**ASSIGNMENT**
What is the number of lines in the data that contain "CrtYd"? Respond with nothing else.

===== DATA PROVIDED

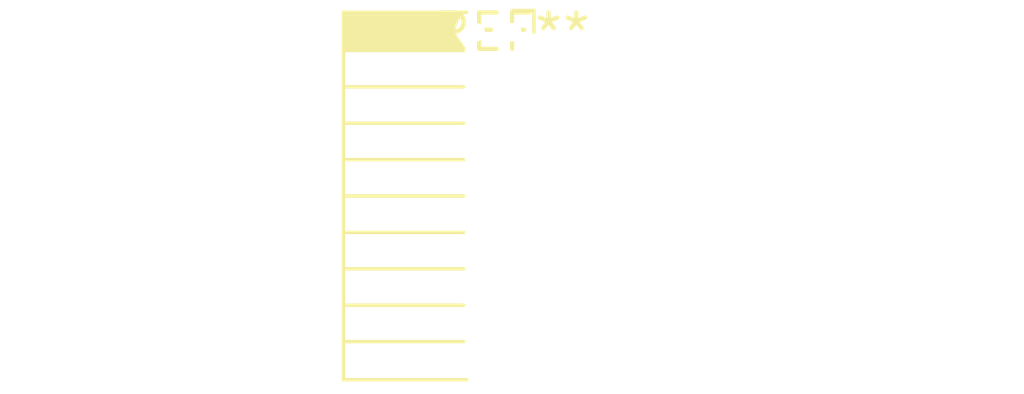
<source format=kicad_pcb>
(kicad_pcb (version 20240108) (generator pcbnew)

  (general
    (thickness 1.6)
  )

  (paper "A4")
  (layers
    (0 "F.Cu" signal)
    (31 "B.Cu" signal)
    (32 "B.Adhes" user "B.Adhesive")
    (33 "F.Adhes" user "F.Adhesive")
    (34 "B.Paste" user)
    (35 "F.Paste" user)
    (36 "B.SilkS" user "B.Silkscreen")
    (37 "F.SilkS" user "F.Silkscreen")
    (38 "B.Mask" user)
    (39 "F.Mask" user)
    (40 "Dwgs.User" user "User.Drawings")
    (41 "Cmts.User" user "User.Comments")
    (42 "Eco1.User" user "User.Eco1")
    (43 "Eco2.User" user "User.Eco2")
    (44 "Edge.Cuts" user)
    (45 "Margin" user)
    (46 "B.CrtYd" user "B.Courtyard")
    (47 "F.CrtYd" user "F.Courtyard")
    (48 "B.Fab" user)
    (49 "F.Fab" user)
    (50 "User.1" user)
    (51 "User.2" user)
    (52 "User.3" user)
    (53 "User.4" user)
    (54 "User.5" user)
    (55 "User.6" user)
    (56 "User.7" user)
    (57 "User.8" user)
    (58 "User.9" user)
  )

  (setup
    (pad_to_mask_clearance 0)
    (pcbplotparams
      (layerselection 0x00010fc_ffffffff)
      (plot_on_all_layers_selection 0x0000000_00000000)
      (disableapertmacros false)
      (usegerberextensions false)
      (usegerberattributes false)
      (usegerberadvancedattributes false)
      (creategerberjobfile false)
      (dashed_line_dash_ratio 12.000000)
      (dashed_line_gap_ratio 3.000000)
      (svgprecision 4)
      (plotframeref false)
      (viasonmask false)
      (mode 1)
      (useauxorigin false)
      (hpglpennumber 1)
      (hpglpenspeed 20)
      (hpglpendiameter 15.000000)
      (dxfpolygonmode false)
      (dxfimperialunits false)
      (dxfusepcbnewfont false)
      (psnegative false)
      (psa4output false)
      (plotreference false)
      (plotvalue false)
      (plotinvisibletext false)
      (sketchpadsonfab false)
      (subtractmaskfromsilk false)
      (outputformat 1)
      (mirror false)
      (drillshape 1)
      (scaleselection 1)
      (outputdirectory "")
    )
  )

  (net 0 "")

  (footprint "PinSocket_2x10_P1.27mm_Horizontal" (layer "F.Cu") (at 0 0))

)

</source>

==========
===== DATA PROVIDED

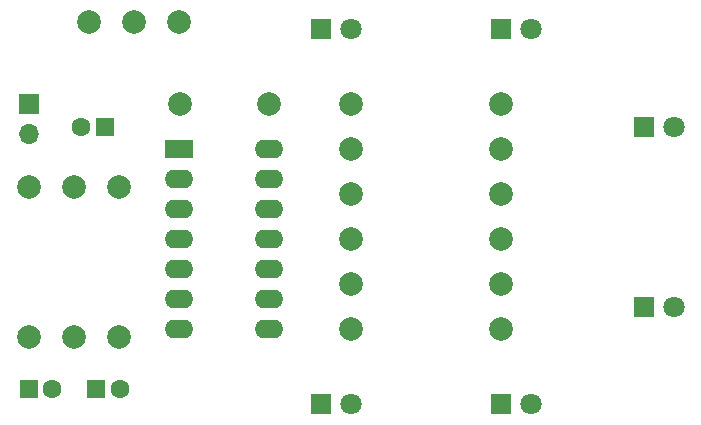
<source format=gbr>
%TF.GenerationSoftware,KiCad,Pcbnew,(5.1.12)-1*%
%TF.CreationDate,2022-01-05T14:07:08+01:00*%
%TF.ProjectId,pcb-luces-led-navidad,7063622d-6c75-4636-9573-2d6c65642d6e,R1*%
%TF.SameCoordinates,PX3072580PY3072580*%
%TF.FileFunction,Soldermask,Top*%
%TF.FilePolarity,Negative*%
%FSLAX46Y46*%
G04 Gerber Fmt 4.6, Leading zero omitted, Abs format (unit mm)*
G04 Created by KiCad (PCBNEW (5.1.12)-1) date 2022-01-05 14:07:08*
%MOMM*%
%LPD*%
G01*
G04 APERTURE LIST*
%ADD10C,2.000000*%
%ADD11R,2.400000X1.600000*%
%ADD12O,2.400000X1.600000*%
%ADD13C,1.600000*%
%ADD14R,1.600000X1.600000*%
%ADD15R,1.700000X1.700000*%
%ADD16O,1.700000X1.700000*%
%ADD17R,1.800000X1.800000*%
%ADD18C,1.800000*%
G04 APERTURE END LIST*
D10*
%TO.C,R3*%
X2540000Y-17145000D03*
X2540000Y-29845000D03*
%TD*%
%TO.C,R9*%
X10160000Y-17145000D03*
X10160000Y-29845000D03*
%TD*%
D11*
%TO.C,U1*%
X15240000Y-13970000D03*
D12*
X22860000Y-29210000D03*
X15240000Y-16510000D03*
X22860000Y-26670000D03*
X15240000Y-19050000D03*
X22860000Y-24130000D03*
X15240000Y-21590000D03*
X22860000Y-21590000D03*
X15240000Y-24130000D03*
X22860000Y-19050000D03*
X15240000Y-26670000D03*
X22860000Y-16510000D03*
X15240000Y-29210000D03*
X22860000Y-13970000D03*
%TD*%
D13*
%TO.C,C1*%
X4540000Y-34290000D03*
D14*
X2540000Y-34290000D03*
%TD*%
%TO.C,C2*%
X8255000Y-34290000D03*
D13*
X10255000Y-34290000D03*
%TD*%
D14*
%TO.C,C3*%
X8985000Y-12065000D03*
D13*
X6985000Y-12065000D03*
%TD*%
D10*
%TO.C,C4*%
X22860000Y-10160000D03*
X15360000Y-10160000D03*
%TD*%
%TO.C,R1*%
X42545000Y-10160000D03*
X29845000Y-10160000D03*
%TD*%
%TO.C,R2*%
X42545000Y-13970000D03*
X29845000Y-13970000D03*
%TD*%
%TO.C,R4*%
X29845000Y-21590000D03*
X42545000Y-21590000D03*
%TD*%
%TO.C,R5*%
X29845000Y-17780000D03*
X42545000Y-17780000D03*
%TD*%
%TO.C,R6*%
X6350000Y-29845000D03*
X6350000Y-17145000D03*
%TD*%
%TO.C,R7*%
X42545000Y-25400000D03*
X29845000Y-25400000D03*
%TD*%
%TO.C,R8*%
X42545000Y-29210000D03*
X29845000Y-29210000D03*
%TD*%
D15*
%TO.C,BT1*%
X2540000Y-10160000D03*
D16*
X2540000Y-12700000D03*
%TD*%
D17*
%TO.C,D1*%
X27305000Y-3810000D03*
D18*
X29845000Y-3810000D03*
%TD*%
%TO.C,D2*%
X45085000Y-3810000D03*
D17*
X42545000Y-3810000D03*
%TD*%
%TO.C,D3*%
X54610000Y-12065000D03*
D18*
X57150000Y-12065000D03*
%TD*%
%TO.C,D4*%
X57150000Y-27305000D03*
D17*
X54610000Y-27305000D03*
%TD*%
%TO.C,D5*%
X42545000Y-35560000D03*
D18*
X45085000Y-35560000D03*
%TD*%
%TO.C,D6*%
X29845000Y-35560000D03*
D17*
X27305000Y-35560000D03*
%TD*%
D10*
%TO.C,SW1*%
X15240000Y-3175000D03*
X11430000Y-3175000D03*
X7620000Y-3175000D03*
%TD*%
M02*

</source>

==========

**ANSWER SPACE**
2